**課題一覧**
**A)** 風鈴の記事によると、風鈴のルーツとされる唐の時代の道具は何と呼ばれていましたか。
**B)** 風鈴の記事を、最後の文の続きから書き継いでください。

**原文抜粋**
┏━━

風鈴はガラス・金属・陶器など種類があり、また地域によって形や柄など特徴が異なるのです。その歴史はとても古く、音色を楽しむだけではなく流行病などを追い払う魔除けとして用いられた時代もありました。
実は、風鈴には涼しさを感じる以外にもいろいろな効果があったのです!2020年の夏は、9月まで高温が続くと予想されています。この夏は窓辺に風鈴を飾ってみましょう。
■風鈴は平安時代から使われていた
緑に映える涼しげな風鈴(写真:photo-ac)
夏になると軒先に飾られる風鈴。いつぐらいから存在していたのでしょうか。
実は、風鈴は中国から伝わってきたといわれています。(諸説あり)
一説によると、唐の時代に占いの道具として用いられていた「風鐸(ふうたく)」が、風鈴のルーツだとか。
唐では、青銅製の鐘を竹林に吊るし、風向きや音で吉凶や政治判断を行っていました。その風鐸が仏教文化とともに日本に伝わってきたのは平安時代。

┗━━

**抽出データ**
┏━━

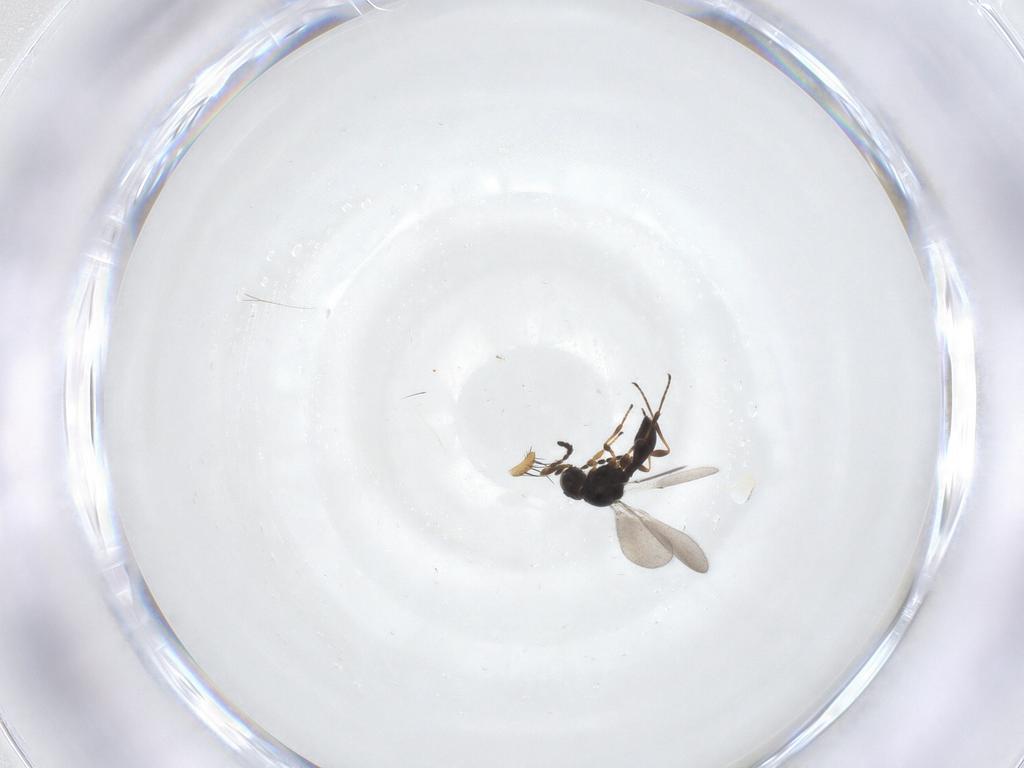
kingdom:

┗━━
┏━━

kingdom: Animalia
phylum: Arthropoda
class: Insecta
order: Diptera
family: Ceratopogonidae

┗━━
┏━━

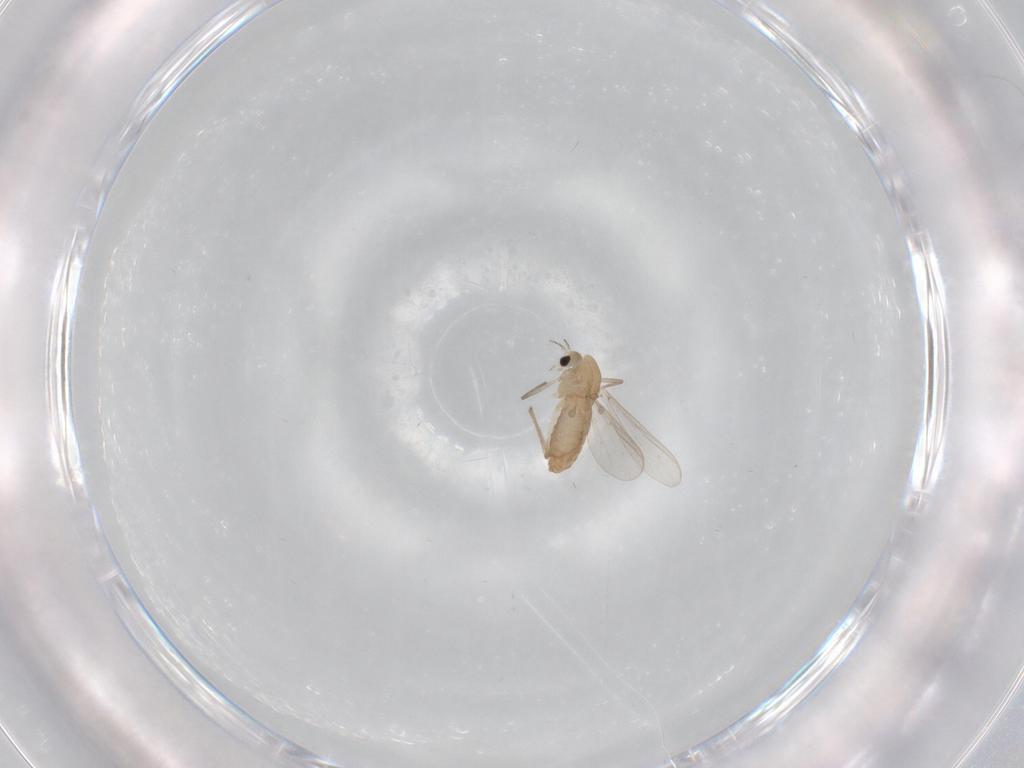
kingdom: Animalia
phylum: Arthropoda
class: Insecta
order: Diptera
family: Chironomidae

┗━━

**課題ごとの解答**
**A)** 風鐸(ふうたく)です。

**B)**
当時、「流行病」や「凶事」は風が運んでくるという考えがあり、お寺では風鐸を軒先にぶら下げ「音が聞こえる範囲」は聖域としていたそうです。そして、貴族たちも「病除・魔除け」として愛用していました。
■地域によって異なる風鈴
風鈴は地域によって個性が異なります。代表的なものをご紹介しましょう。
【ガラス製の「江戸風鈴」】

ガラスの江戸風鈴(撮影:高野晃彰)
見た目も透明で涼しげなのがガラス製の「江戸風鈴」。長崎からガラスが輸入されてきた当時は、希少価値が高く現代の値段で200~300万円ほどしたそうです。
その後、ガラスの普及に伴い徐々に値段は下がり、江戸風鈴が全盛期を迎えたのは明治20年代。東京の庶民が、家の軒先に吊るして楽しめるようになりました。
ガラスの音色を楽しむのはもちろん、夏場は流行病が蔓延しやすかったことから、平安時代と同様に「魔除け」「病除け」の効果も求め、魔除けの意味がある「赤色」の風鈴が多かったとか。
そして、時代と共に、赤色は暑苦しいので見た目も涼しげな透明地に金魚やお花などが描かれたものが人気となりました。

金魚や花などの柄も楽しい江戸風鈴(撮影:高野晃彰)
【鉄製の「南部風鈴」】

いろいろな形がある南部風鈴(撮影:高野晃彰)
ガラスの江戸風鈴と並んで、有名なのが南部鉄製の「南部風鈴」です。ガラス風鈴と異なり、り~んと長く響く澄んだ高音が特徴で、「残したい日本の音百選」に選ばれています。デザインもさまざまな種類があり選択肢も豊富です。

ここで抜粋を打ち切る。